> **TASK REQUIREMENTS**:
From the line with "You glance back" through the final line below, restate each line word for word and return nothing else.

> **DATA SHOWN**:
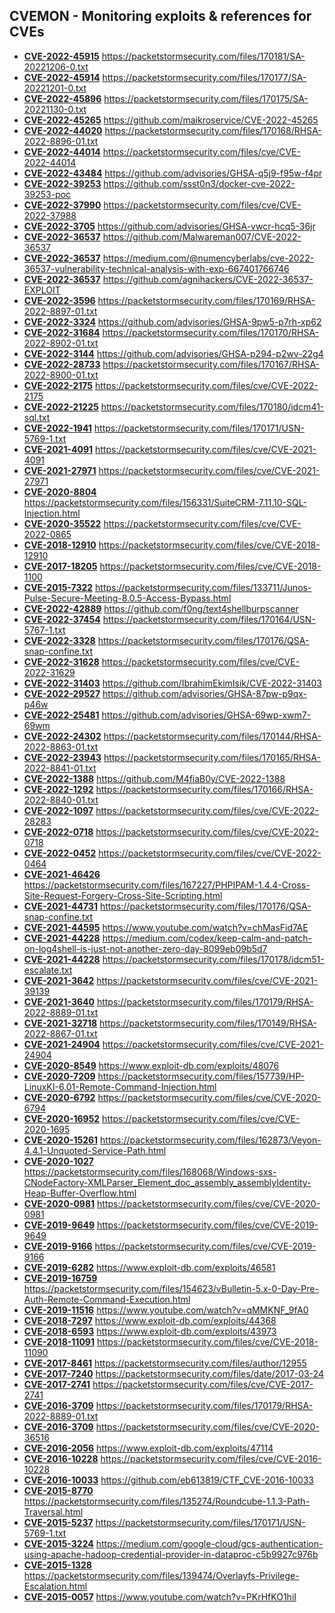 ## CVEMON - Monitoring exploits & references for CVEs
- **[CVE-2022-45915](https://in.scanfactory.io/cvemon/CVE-2022-45915.html)** https://packetstormsecurity.com/files/170181/SA-20221206-0.txt
- **[CVE-2022-45914](https://in.scanfactory.io/cvemon/CVE-2022-45914.html)** https://packetstormsecurity.com/files/170177/SA-20221201-0.txt
- **[CVE-2022-45896](https://in.scanfactory.io/cvemon/CVE-2022-45896.html)** https://packetstormsecurity.com/files/170175/SA-20221130-0.txt
- **[CVE-2022-45265](https://in.scanfactory.io/cvemon/CVE-2022-45265.html)** https://github.com/maikroservice/CVE-2022-45265
- **[CVE-2022-44020](https://in.scanfactory.io/cvemon/CVE-2022-44020.html)** https://packetstormsecurity.com/files/170168/RHSA-2022-8896-01.txt
- **[CVE-2022-44014](https://in.scanfactory.io/cvemon/CVE-2022-44014.html)** https://packetstormsecurity.com/files/cve/CVE-2022-44014
- **[CVE-2022-43484](https://in.scanfactory.io/cvemon/CVE-2022-43484.html)** https://github.com/advisories/GHSA-q5j9-f95w-f4pr
- **[CVE-2022-39253](https://in.scanfactory.io/cvemon/CVE-2022-39253.html)** https://github.com/ssst0n3/docker-cve-2022-39253-poc
- **[CVE-2022-37990](https://in.scanfactory.io/cvemon/CVE-2022-37990.html)** https://packetstormsecurity.com/files/cve/CVE-2022-37988
- **[CVE-2022-3705](https://in.scanfactory.io/cvemon/CVE-2022-3705.html)** https://github.com/advisories/GHSA-vwcr-hcq5-36jr
- **[CVE-2022-36537](https://in.scanfactory.io/cvemon/CVE-2022-36537.html)** https://github.com/Malwareman007/CVE-2022-36537
- **[CVE-2022-36537](https://in.scanfactory.io/cvemon/CVE-2022-36537.html)** https://medium.com/@numencyberlabs/cve-2022-36537-vulnerability-technical-analysis-with-exp-667401766746
- **[CVE-2022-36537](https://in.scanfactory.io/cvemon/CVE-2022-36537.html)** https://github.com/agnihackers/CVE-2022-36537-EXPLOIT
- **[CVE-2022-3596](https://in.scanfactory.io/cvemon/CVE-2022-3596.html)** https://packetstormsecurity.com/files/170169/RHSA-2022-8897-01.txt
- **[CVE-2022-3324](https://in.scanfactory.io/cvemon/CVE-2022-3324.html)** https://github.com/advisories/GHSA-9pw5-p7rh-xp62
- **[CVE-2022-31684](https://in.scanfactory.io/cvemon/CVE-2022-31684.html)** https://packetstormsecurity.com/files/170170/RHSA-2022-8902-01.txt
- **[CVE-2022-3144](https://in.scanfactory.io/cvemon/CVE-2022-3144.html)** https://github.com/advisories/GHSA-p294-p2wv-22g4
- **[CVE-2022-28733](https://in.scanfactory.io/cvemon/CVE-2022-28733.html)** https://packetstormsecurity.com/files/170167/RHSA-2022-8900-01.txt
- **[CVE-2022-2175](https://in.scanfactory.io/cvemon/CVE-2022-2175.html)** https://packetstormsecurity.com/files/cve/CVE-2022-2175
- **[CVE-2022-21225](https://in.scanfactory.io/cvemon/CVE-2022-21225.html)** https://packetstormsecurity.com/files/170180/idcm41-sql.txt
- **[CVE-2022-1941](https://in.scanfactory.io/cvemon/CVE-2022-1941.html)** https://packetstormsecurity.com/files/170171/USN-5769-1.txt
- **[CVE-2021-4091](https://in.scanfactory.io/cvemon/CVE-2021-4091.html)** https://packetstormsecurity.com/files/cve/CVE-2021-4091
- **[CVE-2021-27971](https://in.scanfactory.io/cvemon/CVE-2021-27971.html)** https://packetstormsecurity.com/files/cve/CVE-2021-27971
- **[CVE-2020-8804](https://in.scanfactory.io/cvemon/CVE-2020-8804.html)** https://packetstormsecurity.com/files/156331/SuiteCRM-7.11.10-SQL-Injection.html
- **[CVE-2020-35522](https://in.scanfactory.io/cvemon/CVE-2020-35522.html)** https://packetstormsecurity.com/files/cve/CVE-2022-0865
- **[CVE-2018-12910](https://in.scanfactory.io/cvemon/CVE-2018-12910.html)** https://packetstormsecurity.com/files/cve/CVE-2018-12910
- **[CVE-2017-18205](https://in.scanfactory.io/cvemon/CVE-2017-18205.html)** https://packetstormsecurity.com/files/cve/CVE-2018-1100
- **[CVE-2015-7322](https://in.scanfactory.io/cvemon/CVE-2015-7322.html)** https://packetstormsecurity.com/files/133711/Junos-Pulse-Secure-Meeting-8.0.5-Access-Bypass.html
- **[CVE-2022-42889](https://in.scanfactory.io/cvemon/CVE-2022-42889.html)** https://github.com/f0ng/text4shellburpscanner
- **[CVE-2022-37454](https://in.scanfactory.io/cvemon/CVE-2022-37454.html)** https://packetstormsecurity.com/files/170164/USN-5767-1.txt
- **[CVE-2022-3328](https://in.scanfactory.io/cvemon/CVE-2022-3328.html)** https://packetstormsecurity.com/files/170176/QSA-snap-confine.txt
- **[CVE-2022-31628](https://in.scanfactory.io/cvemon/CVE-2022-31628.html)** https://packetstormsecurity.com/files/cve/CVE-2022-31629
- **[CVE-2022-31403](https://in.scanfactory.io/cvemon/CVE-2022-31403.html)** https://github.com/IbrahimEkimIsik/CVE-2022-31403
- **[CVE-2022-29527](https://in.scanfactory.io/cvemon/CVE-2022-29527.html)** https://github.com/advisories/GHSA-87pw-p9qx-p46w
- **[CVE-2022-25481](https://in.scanfactory.io/cvemon/CVE-2022-25481.html)** https://github.com/advisories/GHSA-69wp-xwm7-69wm
- **[CVE-2022-24302](https://in.scanfactory.io/cvemon/CVE-2022-24302.html)** https://packetstormsecurity.com/files/170144/RHSA-2022-8863-01.txt
- **[CVE-2022-23943](https://in.scanfactory.io/cvemon/CVE-2022-23943.html)** https://packetstormsecurity.com/files/170165/RHSA-2022-8841-01.txt
- **[CVE-2022-1388](https://in.scanfactory.io/cvemon/CVE-2022-1388.html)** https://github.com/M4fiaB0y/CVE-2022-1388
- **[CVE-2022-1292](https://in.scanfactory.io/cvemon/CVE-2022-1292.html)** https://packetstormsecurity.com/files/170166/RHSA-2022-8840-01.txt
- **[CVE-2022-1097](https://in.scanfactory.io/cvemon/CVE-2022-1097.html)** https://packetstormsecurity.com/files/cve/CVE-2022-28283
- **[CVE-2022-0718](https://in.scanfactory.io/cvemon/CVE-2022-0718.html)** https://packetstormsecurity.com/files/cve/CVE-2022-0718
- **[CVE-2022-0452](https://in.scanfactory.io/cvemon/CVE-2022-0452.html)** https://packetstormsecurity.com/files/cve/CVE-2022-0464
- **[CVE-2021-46426](https://in.scanfactory.io/cvemon/CVE-2021-46426.html)** https://packetstormsecurity.com/files/167227/PHPIPAM-1.4.4-Cross-Site-Request-Forgery-Cross-Site-Scripting.html
- **[CVE-2021-44731](https://in.scanfactory.io/cvemon/CVE-2021-44731.html)** https://packetstormsecurity.com/files/170176/QSA-snap-confine.txt
- **[CVE-2021-44595](https://in.scanfactory.io/cvemon/CVE-2021-44595.html)** https://www.youtube.com/watch?v=chMasFid7AE
- **[CVE-2021-44228](https://in.scanfactory.io/cvemon/CVE-2021-44228.html)** https://medium.com/codex/keep-calm-and-patch-on-log4shell-is-just-not-another-zero-day-8099eb09b5d7
- **[CVE-2021-44228](https://in.scanfactory.io/cvemon/CVE-2021-44228.html)** https://packetstormsecurity.com/files/170178/idcm51-escalate.txt
- **[CVE-2021-3642](https://in.scanfactory.io/cvemon/CVE-2021-3642.html)** https://packetstormsecurity.com/files/cve/CVE-2021-39139
- **[CVE-2021-3640](https://in.scanfactory.io/cvemon/CVE-2021-3640.html)** https://packetstormsecurity.com/files/170179/RHSA-2022-8889-01.txt
- **[CVE-2021-32718](https://in.scanfactory.io/cvemon/CVE-2021-32718.html)** https://packetstormsecurity.com/files/170149/RHSA-2022-8867-01.txt
- **[CVE-2021-24904](https://in.scanfactory.io/cvemon/CVE-2021-24904.html)** https://packetstormsecurity.com/files/cve/CVE-2021-24904
- **[CVE-2020-8549](https://in.scanfactory.io/cvemon/CVE-2020-8549.html)** https://www.exploit-db.com/exploits/48076
- **[CVE-2020-7209](https://in.scanfactory.io/cvemon/CVE-2020-7209.html)** https://packetstormsecurity.com/files/157739/HP-LinuxKI-6.01-Remote-Command-Injection.html
- **[CVE-2020-6792](https://in.scanfactory.io/cvemon/CVE-2020-6792.html)** https://packetstormsecurity.com/files/cve/CVE-2020-6794
- **[CVE-2020-16952](https://in.scanfactory.io/cvemon/CVE-2020-16952.html)** https://packetstormsecurity.com/files/cve/CVE-2020-1695
- **[CVE-2020-15261](https://in.scanfactory.io/cvemon/CVE-2020-15261.html)** https://packetstormsecurity.com/files/162873/Veyon-4.4.1-Unquoted-Service-Path.html
- **[CVE-2020-1027](https://in.scanfactory.io/cvemon/CVE-2020-1027.html)** https://packetstormsecurity.com/files/168068/Windows-sxs-CNodeFactory-XMLParser_Element_doc_assembly_assemblyIdentity-Heap-Buffer-Overflow.html
- **[CVE-2020-0981](https://in.scanfactory.io/cvemon/CVE-2020-0981.html)** https://packetstormsecurity.com/files/cve/CVE-2020-0981
- **[CVE-2019-9649](https://in.scanfactory.io/cvemon/CVE-2019-9649.html)** https://packetstormsecurity.com/files/cve/CVE-2019-9649
- **[CVE-2019-9166](https://in.scanfactory.io/cvemon/CVE-2019-9166.html)** https://packetstormsecurity.com/files/cve/CVE-2019-9166
- **[CVE-2019-6282](https://in.scanfactory.io/cvemon/CVE-2019-6282.html)** https://www.exploit-db.com/exploits/46581
- **[CVE-2019-16759](https://in.scanfactory.io/cvemon/CVE-2019-16759.html)** https://packetstormsecurity.com/files/154623/vBulletin-5.x-0-Day-Pre-Auth-Remote-Command-Execution.html
- **[CVE-2019-11516](https://in.scanfactory.io/cvemon/CVE-2019-11516.html)** https://www.youtube.com/watch?v=qMMKNF_9fA0
- **[CVE-2018-7297](https://in.scanfactory.io/cvemon/CVE-2018-7297.html)** https://www.exploit-db.com/exploits/44368
- **[CVE-2018-6593](https://in.scanfactory.io/cvemon/CVE-2018-6593.html)** https://www.exploit-db.com/exploits/43973
- **[CVE-2018-11091](https://in.scanfactory.io/cvemon/CVE-2018-11091.html)** https://packetstormsecurity.com/files/cve/CVE-2018-11090
- **[CVE-2017-8461](https://in.scanfactory.io/cvemon/CVE-2017-8461.html)** https://packetstormsecurity.com/files/author/12955
- **[CVE-2017-7240](https://in.scanfactory.io/cvemon/CVE-2017-7240.html)** https://packetstormsecurity.com/files/date/2017-03-24
- **[CVE-2017-2741](https://in.scanfactory.io/cvemon/CVE-2017-2741.html)** https://packetstormsecurity.com/files/cve/CVE-2017-2741
- **[CVE-2016-3709](https://in.scanfactory.io/cvemon/CVE-2016-3709.html)** https://packetstormsecurity.com/files/170179/RHSA-2022-8889-01.txt
- **[CVE-2016-3709](https://in.scanfactory.io/cvemon/CVE-2016-3709.html)** https://packetstormsecurity.com/files/cve/CVE-2020-36516
- **[CVE-2016-2056](https://in.scanfactory.io/cvemon/CVE-2016-2056.html)** https://www.exploit-db.com/exploits/47114
- **[CVE-2016-10228](https://in.scanfactory.io/cvemon/CVE-2016-10228.html)** https://packetstormsecurity.com/files/cve/CVE-2016-10228
- **[CVE-2016-10033](https://in.scanfactory.io/cvemon/CVE-2016-10033.html)** https://github.com/eb613819/CTF_CVE-2016-10033
- **[CVE-2015-8770](https://in.scanfactory.io/cvemon/CVE-2015-8770.html)** https://packetstormsecurity.com/files/135274/Roundcube-1.1.3-Path-Traversal.html
- **[CVE-2015-5237](https://in.scanfactory.io/cvemon/CVE-2015-5237.html)** https://packetstormsecurity.com/files/170171/USN-5769-1.txt
- **[CVE-2015-3224](https://in.scanfactory.io/cvemon/CVE-2015-3224.html)** https://medium.com/google-cloud/gcs-authentication-using-apache-hadoop-credential-provider-in-dataproc-c5b9927c976b
- **[CVE-2015-1328](https://in.scanfactory.io/cvemon/CVE-2015-1328.html)** https://packetstormsecurity.com/files/139474/Overlayfs-Privilege-Escalation.html
- **[CVE-2015-0057](https://in.scanfactory.io/cvemon/CVE-2015-0057.html)** https://www.youtube.com/watch?v=PKrHfKO1hiI
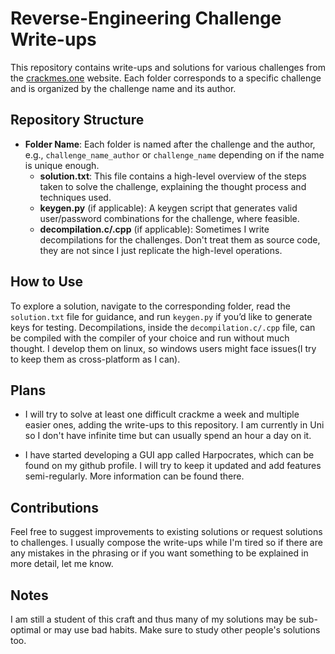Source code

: # Reverse-Engineering Challenge Write-ups

This repository contains write-ups and solutions for various challenges from the [crackmes.one](https://crackmes.one/) website. Each folder corresponds to a specific challenge and is organized by the challenge name and its author.

## Repository Structure

- **Folder Name**: Each folder is named after the challenge and the author, e.g., `challenge_name_author` or `challenge_name` depending on if the name is unique enough.
  - **solution.txt**: This file contains a high-level overview of the steps taken to solve the challenge, explaining the thought process and techniques used.
  - **keygen.py** (if applicable): A keygen script that generates valid user/password combinations for the challenge, where feasible.
  - **decompilation.c/.cpp** (if applicable): Sometimes I write decompilations for the challenges. Don't treat them as source code, they are not since I just replicate the high-level operations.

## How to Use

To explore a solution, navigate to the corresponding folder, read the `solution.txt` file for guidance, and run `keygen.py` if you’d like to generate keys for testing. Decompilations, inside the `decompilation.c/.cpp` file, can be compiled with the compiler of your choice and run without much thought. I develop them on linux, so windows users might face issues(I try to keep them as cross-platform as I can).

## Plans 
- I will try to solve at least one difficult crackme a week and multiple easier ones, adding the write-ups to this repository. I am currently in Uni so I don't have infinite time but can usually spend an hour a day on it. 

- I have started developing a GUI app called Harpocrates, which can be found on my github profile. I will try to keep it updated and add features semi-regularly. More information can be found there.

## Contributions

Feel free to suggest improvements to existing solutions or request solutions to challenges. I usually compose the write-ups while I'm tired so if there are any mistakes in the phrasing or if you want something to be explained in more detail, let me know. 


## Notes
I am still a student of this craft and thus many of my solutions may be sub-optimal or may use bad habits. Make sure to study other people's solutions too. 
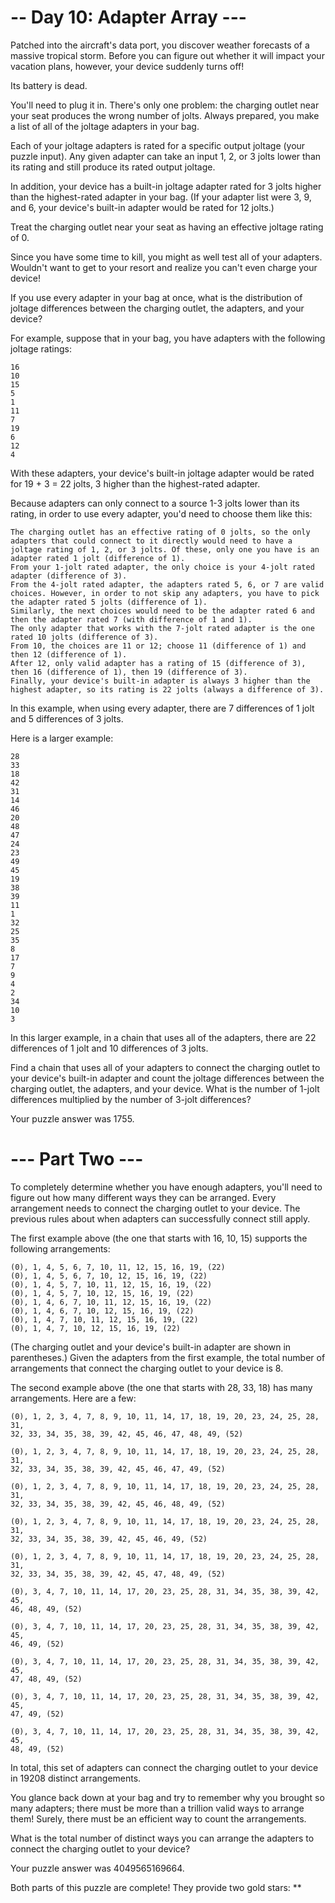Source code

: # -- Day 10: Adapter Array ---

Patched into the aircraft's data port, you discover weather forecasts of a massive tropical storm. Before you can figure out whether it will impact your vacation plans, however, your device suddenly turns off!

Its battery is dead.

You'll need to plug it in. There's only one problem: the charging outlet near your seat produces the wrong number of jolts. Always prepared, you make a list of all of the joltage adapters in your bag.

Each of your joltage adapters is rated for a specific output joltage (your puzzle input). Any given adapter can take an input 1, 2, or 3 jolts lower than its rating and still produce its rated output joltage.

In addition, your device has a built-in joltage adapter rated for 3 jolts higher than the highest-rated adapter in your bag. (If your adapter list were 3, 9, and 6, your device's built-in adapter would be rated for 12 jolts.)

Treat the charging outlet near your seat as having an effective joltage rating of 0.

Since you have some time to kill, you might as well test all of your adapters. Wouldn't want to get to your resort and realize you can't even charge your device!

If you use every adapter in your bag at once, what is the distribution of joltage differences between the charging outlet, the adapters, and your device?

For example, suppose that in your bag, you have adapters with the following joltage ratings:

    16
    10
    15
    5
    1
    11
    7
    19
    6
    12
    4

With these adapters, your device's built-in joltage adapter would be rated for 19 + 3 = 22 jolts, 3 higher than the highest-rated adapter.

Because adapters can only connect to a source 1-3 jolts lower than its rating, in order to use every adapter, you'd need to choose them like this:

    The charging outlet has an effective rating of 0 jolts, so the only adapters that could connect to it directly would need to have a joltage rating of 1, 2, or 3 jolts. Of these, only one you have is an adapter rated 1 jolt (difference of 1).
    From your 1-jolt rated adapter, the only choice is your 4-jolt rated adapter (difference of 3).
    From the 4-jolt rated adapter, the adapters rated 5, 6, or 7 are valid choices. However, in order to not skip any adapters, you have to pick the adapter rated 5 jolts (difference of 1).
    Similarly, the next choices would need to be the adapter rated 6 and then the adapter rated 7 (with difference of 1 and 1).
    The only adapter that works with the 7-jolt rated adapter is the one rated 10 jolts (difference of 3).
    From 10, the choices are 11 or 12; choose 11 (difference of 1) and then 12 (difference of 1).
    After 12, only valid adapter has a rating of 15 (difference of 3), then 16 (difference of 1), then 19 (difference of 3).
    Finally, your device's built-in adapter is always 3 higher than the highest adapter, so its rating is 22 jolts (always a difference of 3).

In this example, when using every adapter, there are 7 differences of 1 jolt and 5 differences of 3 jolts.

Here is a larger example:

    28
    33
    18
    42
    31
    14
    46
    20
    48
    47
    24
    23
    49
    45
    19
    38
    39
    11
    1
    32
    25
    35
    8
    17
    7
    9
    4
    2
    34
    10
    3

In this larger example, in a chain that uses all of the adapters, there are 22 differences of 1 jolt and 10 differences of 3 jolts.

Find a chain that uses all of your adapters to connect the charging outlet to your device's built-in adapter and count the joltage differences between the charging outlet, the adapters, and your device. What is the number of 1-jolt differences multiplied by the number of 3-jolt differences?

Your puzzle answer was 1755.

# --- Part Two ---

To completely determine whether you have enough adapters, you'll need to figure out how many different ways they can be arranged. Every arrangement needs to connect the charging outlet to your device. The previous rules about when adapters can successfully connect still apply.

The first example above (the one that starts with 16, 10, 15) supports the following arrangements:

    (0), 1, 4, 5, 6, 7, 10, 11, 12, 15, 16, 19, (22)
    (0), 1, 4, 5, 6, 7, 10, 12, 15, 16, 19, (22)
    (0), 1, 4, 5, 7, 10, 11, 12, 15, 16, 19, (22)
    (0), 1, 4, 5, 7, 10, 12, 15, 16, 19, (22)
    (0), 1, 4, 6, 7, 10, 11, 12, 15, 16, 19, (22)
    (0), 1, 4, 6, 7, 10, 12, 15, 16, 19, (22)
    (0), 1, 4, 7, 10, 11, 12, 15, 16, 19, (22)
    (0), 1, 4, 7, 10, 12, 15, 16, 19, (22)

(The charging outlet and your device's built-in adapter are shown in parentheses.) Given the adapters from the first example, the total number of arrangements that connect the charging outlet to your device is 8.

The second example above (the one that starts with 28, 33, 18) has many arrangements. Here are a few:

    (0), 1, 2, 3, 4, 7, 8, 9, 10, 11, 14, 17, 18, 19, 20, 23, 24, 25, 28, 31,
    32, 33, 34, 35, 38, 39, 42, 45, 46, 47, 48, 49, (52)

    (0), 1, 2, 3, 4, 7, 8, 9, 10, 11, 14, 17, 18, 19, 20, 23, 24, 25, 28, 31,
    32, 33, 34, 35, 38, 39, 42, 45, 46, 47, 49, (52)

    (0), 1, 2, 3, 4, 7, 8, 9, 10, 11, 14, 17, 18, 19, 20, 23, 24, 25, 28, 31,
    32, 33, 34, 35, 38, 39, 42, 45, 46, 48, 49, (52)

    (0), 1, 2, 3, 4, 7, 8, 9, 10, 11, 14, 17, 18, 19, 20, 23, 24, 25, 28, 31,
    32, 33, 34, 35, 38, 39, 42, 45, 46, 49, (52)

    (0), 1, 2, 3, 4, 7, 8, 9, 10, 11, 14, 17, 18, 19, 20, 23, 24, 25, 28, 31,
    32, 33, 34, 35, 38, 39, 42, 45, 47, 48, 49, (52)

    (0), 3, 4, 7, 10, 11, 14, 17, 20, 23, 25, 28, 31, 34, 35, 38, 39, 42, 45,
    46, 48, 49, (52)

    (0), 3, 4, 7, 10, 11, 14, 17, 20, 23, 25, 28, 31, 34, 35, 38, 39, 42, 45,
    46, 49, (52)

    (0), 3, 4, 7, 10, 11, 14, 17, 20, 23, 25, 28, 31, 34, 35, 38, 39, 42, 45,
    47, 48, 49, (52)

    (0), 3, 4, 7, 10, 11, 14, 17, 20, 23, 25, 28, 31, 34, 35, 38, 39, 42, 45,
    47, 49, (52)

    (0), 3, 4, 7, 10, 11, 14, 17, 20, 23, 25, 28, 31, 34, 35, 38, 39, 42, 45,
    48, 49, (52)

In total, this set of adapters can connect the charging outlet to your device in 19208 distinct arrangements.

You glance back down at your bag and try to remember why you brought so many adapters; there must be more than a trillion valid ways to arrange them! Surely, there must be an efficient way to count the arrangements.

What is the total number of distinct ways you can arrange the adapters to connect the charging outlet to your device?

Your puzzle answer was 4049565169664.

Both parts of this puzzle are complete! They provide two gold stars: \*\*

> **RESPONSE FOR THIS EXERCISE**:
You glance back down at your bag and try to remember why you brought so many adapters; there must be more than a trillion valid ways to arrange them! Surely, there must be an efficient way to count the arrangements.

What is the total number of distinct ways you can arrange the adapters to connect the charging outlet to your device?

Your puzzle answer was 4049565169664.

Both parts of this puzzle are complete! They provide two gold stars: \*\*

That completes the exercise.